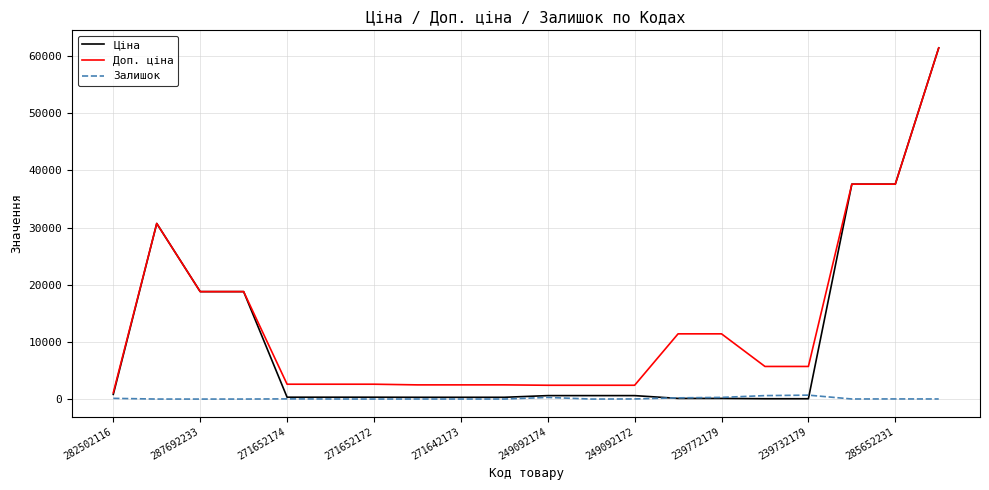

Which series has the largest range (max minus min)?

Ціна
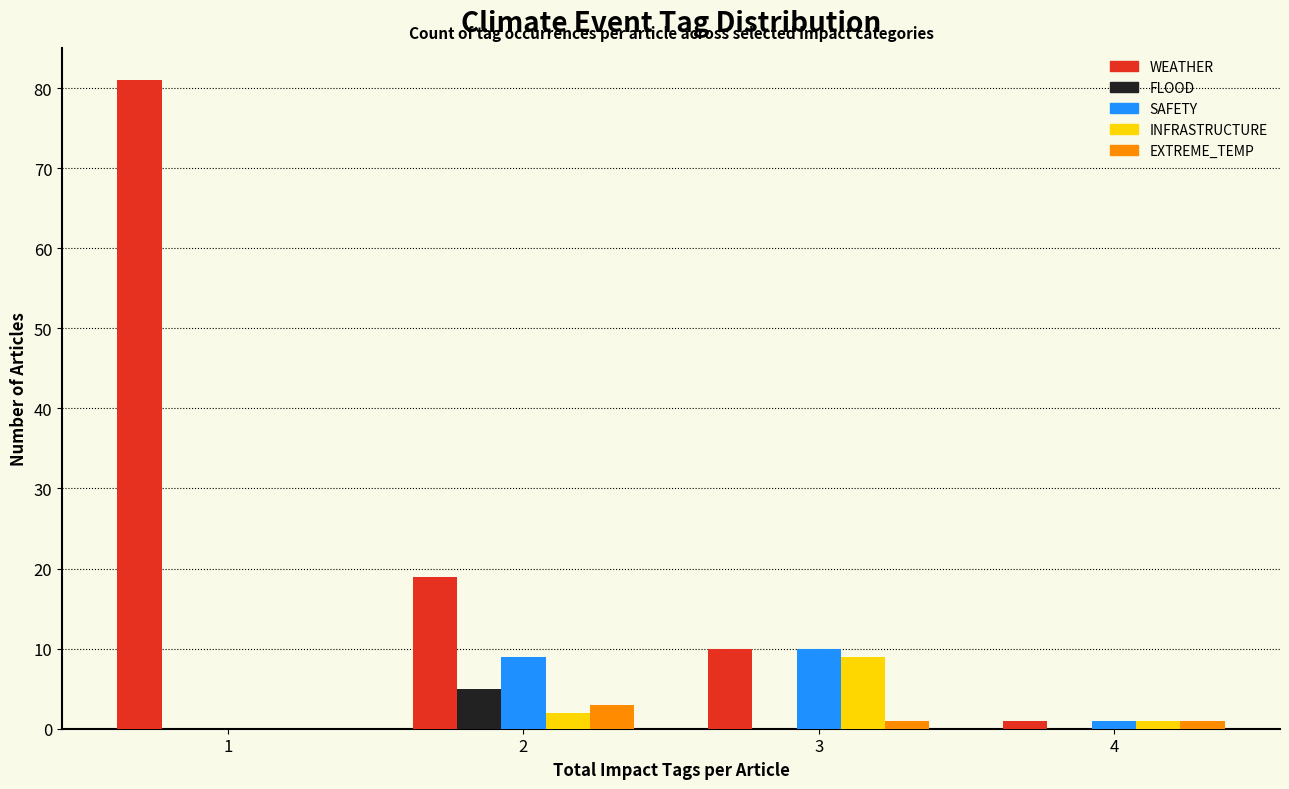

Reading left to right, what are all the values shown in this chart?

WEATHER: 1=81	2=19	3=10	4=1
FLOOD: 1=0	2=5	3=0	4=0
SAFETY: 1=0	2=9	3=10	4=1
INFRASTRUCTURE: 1=0	2=2	3=9	4=1
EXTREME_TEMP: 1=0	2=3	3=1	4=1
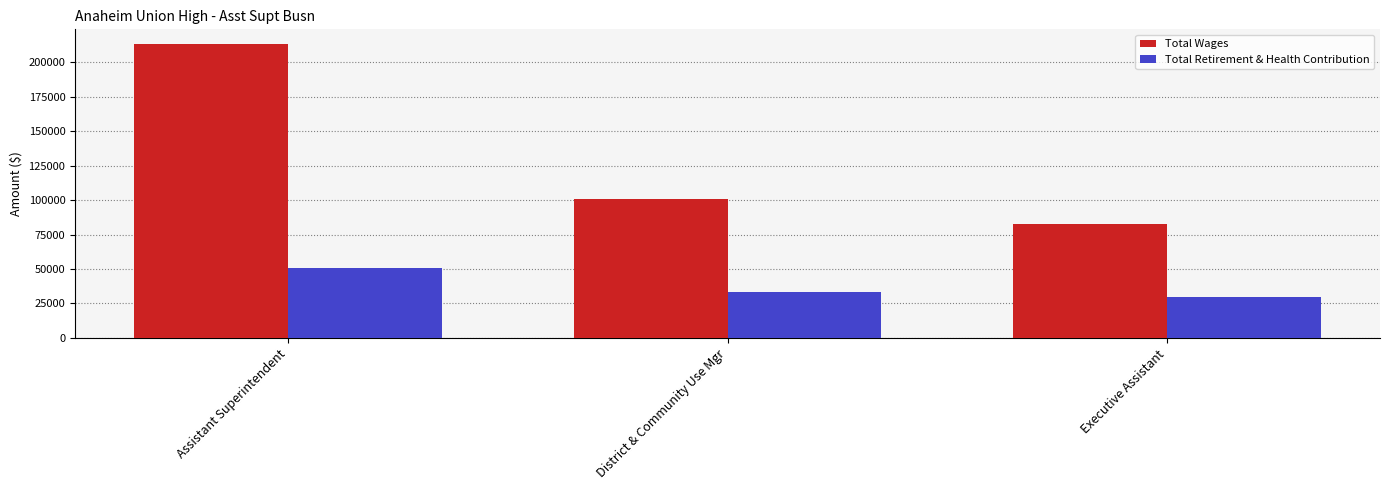

Is it true that Total Retirement & Health Contribution equals 7357 at Executive Assistant?

False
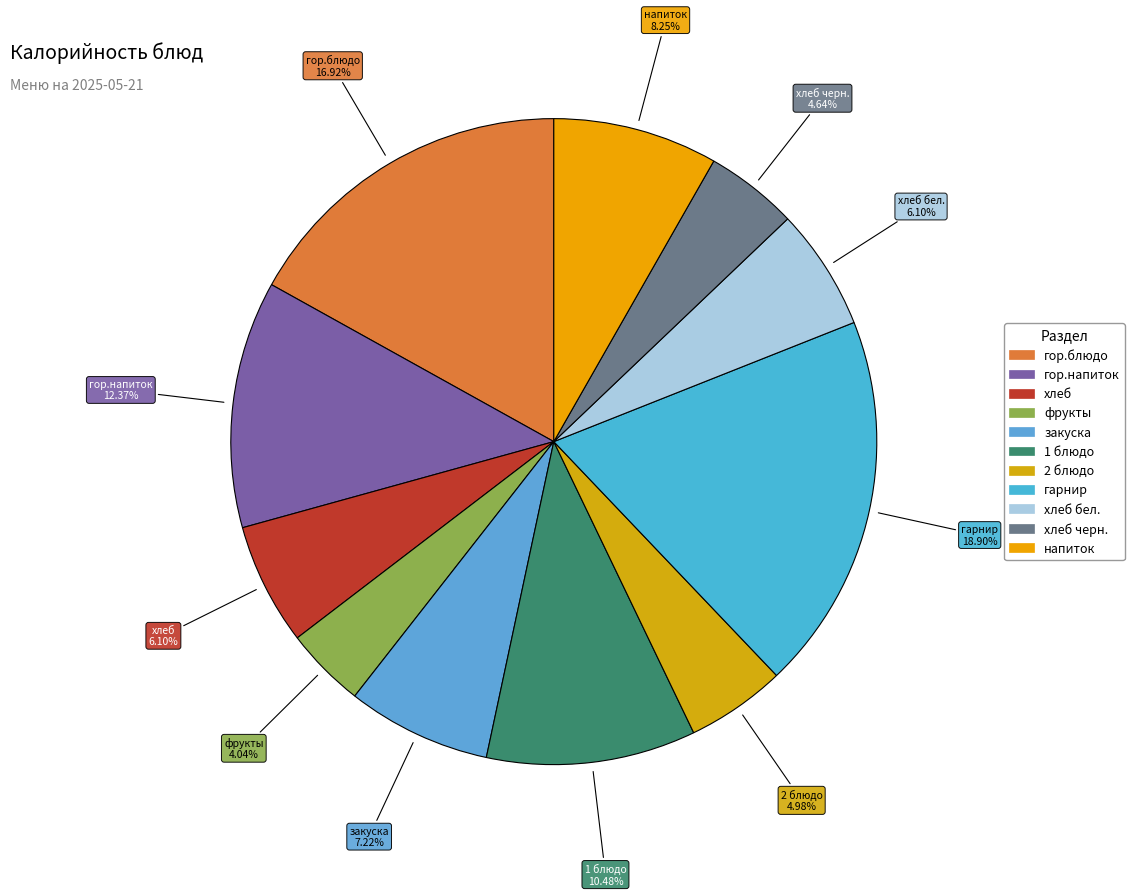

To the nearest percent, what is the average slice percentage?

9%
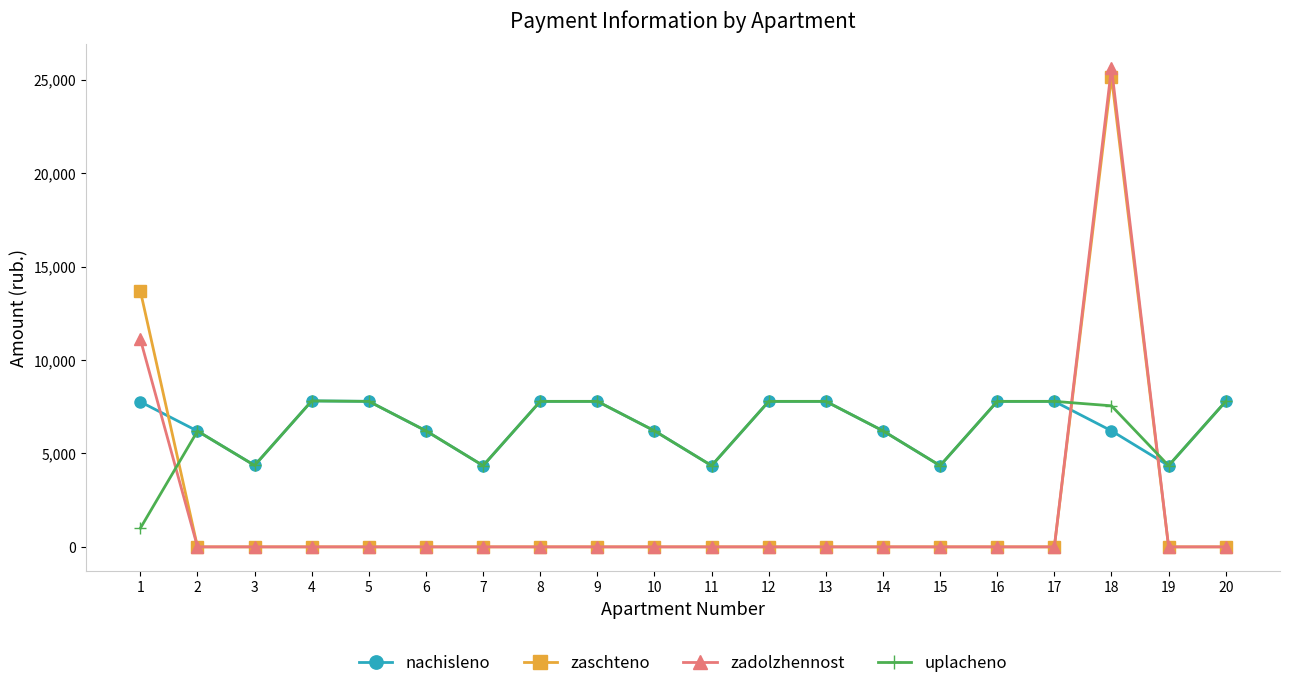

True or false: nachisleno has more than 2 points higher than both neighbors.

True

● **What is needed**
Copy all of the lines above word for word, leaving out the pictures.

● **Result**
Which series has the largest range (max minus min)?

Ціна

Reading left to right, what are all the values shown in this chart?

WEATHER: 1=81	2=19	3=10	4=1
FLOOD: 1=0	2=5	3=0	4=0
SAFETY: 1=0	2=9	3=10	4=1
INFRASTRUCTURE: 1=0	2=2	3=9	4=1
EXTREME_TEMP: 1=0	2=3	3=1	4=1

Is it true that Total Retirement & Health Contribution equals 7357 at Executive Assistant?

False

To the nearest percent, what is the average slice percentage?

9%

True or false: nachisleno has more than 2 points higher than both neighbors.

True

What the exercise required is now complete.